I picked up Naval Thunder The Atlantic Campaign, September 1939 to June 1940, by Craig Henry and Nathan Forney off Wargames Vault, and I am running it with Bill Clark playing the Germans and Geoff Mcharg playing the Allies.

Of course, we are using GQ3 to resolve the battles, and just had our first engagement. Since Bill is out in Oregon, I ran the German ship based on his directives. See the AAR here: link

Bozkashi Jones16 Aug 2018 2:34 a.m. PST

Fabulously atmospheric AAR!

I do love naval games that feel authentic and an inconclusive encounter in poor weather is just such an engagement. It shows that ships don't have to go boom for a satisfying game.

Are you able to give a bit of an overview of how the campaign system works? I saw it and I'm considering buying it.

Cheers,

Nick

Levi the Ox16 Aug 2018 6:24 a.m. PST

Very nice!

I'm in the same boat as Bozkashi; a sharp skirmish that one or both sides turn away from is very engaging! Doubly so if it's part of a campaign!

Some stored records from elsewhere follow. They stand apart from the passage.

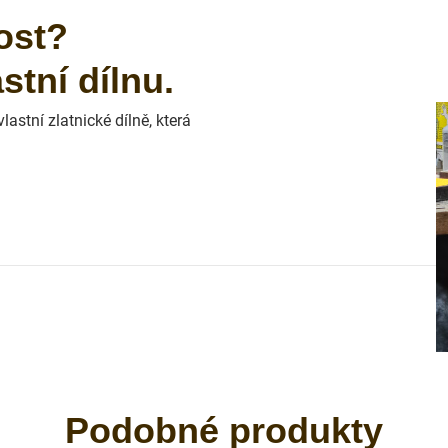
ost?
tní dílnu.
astní zlatnické dílně, která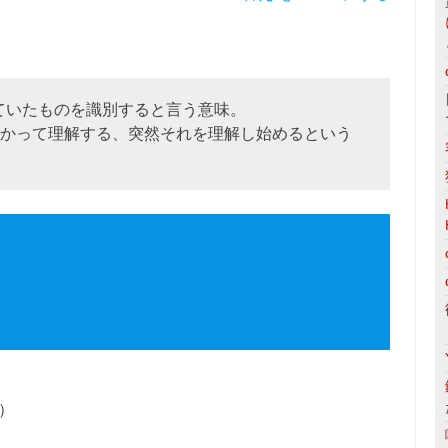
られていたものを識別すると言う意味。
だか分かって理解する、突然それを理解し始めるという
）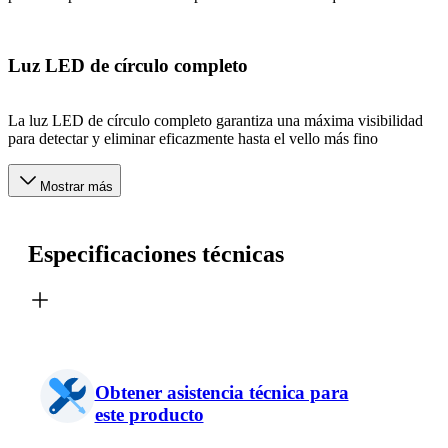
Luz LED de círculo completo
La luz LED de círculo completo garantiza una máxima visibilidad
para detectar y eliminar eficazmente hasta el vello más fino
Mostrar más
Especificaciones técnicas
Obtener asistencia técnica para
este producto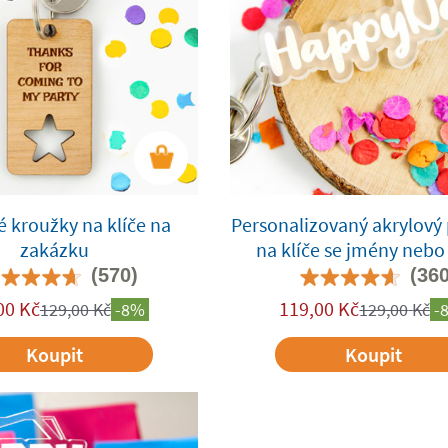
 kroužky na klíče na
Personalizovaný akrylový 
zakázku
na klíče se jmény nebo
(570)
(360
00
Kč
119,00
Kč
129,00
Kč
-8%
129,00
Kč
-
Koupit
Koupit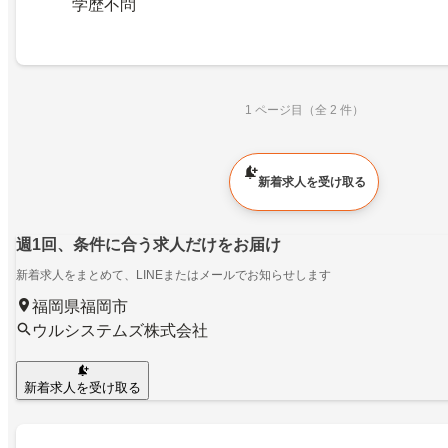
学歴不問
1 ページ目（全 2 件）
新着求人を受け取る
週1回、条件に合う求人だけをお届け
新着求人をまとめて、LINEまたはメールでお知らせします
福岡県福岡市
ウルシステムズ株式会社
新着求人を受け取る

codiver16 Aug 2018 7:11 a.m. PST

Thanks, glad you enjoyed the AAR.

The Atlantic Campaign is another innovative attempt to try to make a naval campaign that has a better chance to be completed than the traditional map type. One of the authors, Nathan Forney, is the author of The Solomons Campaign, which is the first in a set of "Decisions at Sea" campaigns available from ODGW – Sudden Storm (a 1930s "what if") and my own Defending the Malay Barrier being others. I describe these as "linked scenario generators".

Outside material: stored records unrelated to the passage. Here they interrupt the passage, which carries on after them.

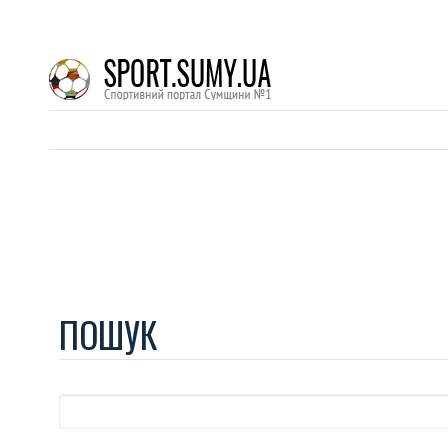
ПОШУК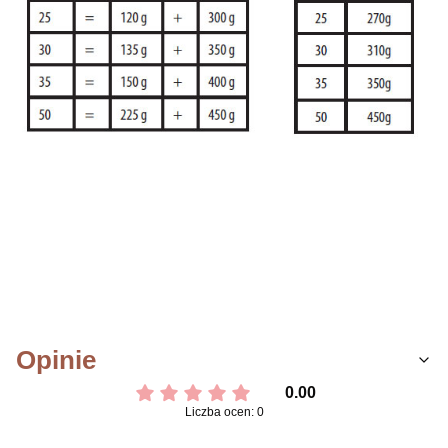
Opinie
0.00
Liczba ocen: 0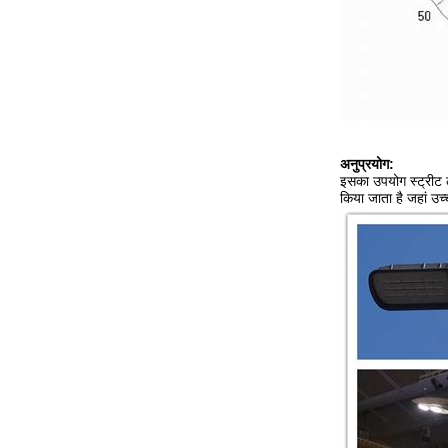
अनुप्रयोग:
इसका उपयोग स्ट्रीट लाइ
किया जाता है जहां उच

I would characterize The Atlantic Campaign as similar, in that it is also a "linked scenario generator". Compared to the Decision at Sea series, it appears somewhat more limited. There are a series of Theater, Operational and Action "Events" where the players make choices, or even more often just roll dice to see what occurs. The results cause some Engagement Events to occur, or be skipped, and there are Tactical Events for the actual engagements (e.g. the deterioration of the weather in the game we played).

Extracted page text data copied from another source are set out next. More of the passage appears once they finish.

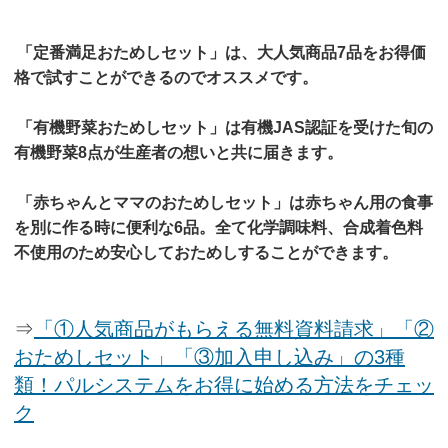
「定番満足おためしセット」は、大人気商品7品をお得価
格で試すことができるのでオススメです。
「有機野菜おためしセット」は有機JAS認証を受けた旬の
有機野菜8点が生産者の想いと共に届きます。
「赤ちゃんとママのおためしセット」は赤ちゃん用の食事
を別に作る時に便利な6品。全て化学調味料、合成着色料
不使用のため安心しておためしすることができます。
⇒
「①人気商品がもらえる無料資料請求」「②
おためしセット」「③加入申し込み」の3種
類！パルシステムをお得に始める方法をチェッ
ク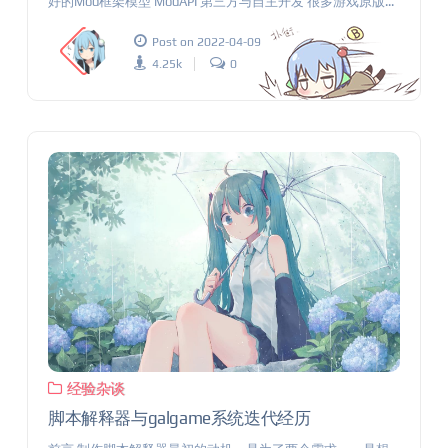
好的Mod框架模型 ModAPI 第三方与自主开发 很多游戏原版...
Post on 2022-04-09
4.25k
0
经验杂谈
脚本解释器与galgame系统迭代经历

The authors claim to have completed The Atlantic Campaign in ~10 hours playing face-to-face.

So far it has been interesting. As the GM, I did incur some effort in being able to provide OBs to the players, and create an "event log" for myself (e.g. cut & paste from the PDF into a text file, tweak it a bit, then import as a delimited file into Excel).

One thing I did find a little annoying is everything is geared to the Naval Thunder rules – e.g. visibility and ranges are in inches (vice generic yards), speeds are just numbers (I suspect also inches, but the point being not generic knots). So I had to do some investigation to be able to convert the 55" starting visibility and ships starting at speed 4 to 27,500 yards and 16 knots, respectively, for GQ3 in our game. To be fair though, there is no claim on Wargames Vault or in the booklet itself that it can be used with any World War II naval miniatures rules.

Bozkashi Jones17 Aug 2018 6:23 a.m. PST

Cheers Codliver, that tells me what I need to know – on my way over to WV to get a copy!

Nick

Levi the Ox19 Aug 2018 11:20 a.m. PST

Sounds fun!

As for system-specific measurements rather than generic ranges, I ran into the same thing for the old GQ WWI boxed set I picked up; most of the charts (including the ship cards) give the values in the assumed scale measurement, which I'm not using.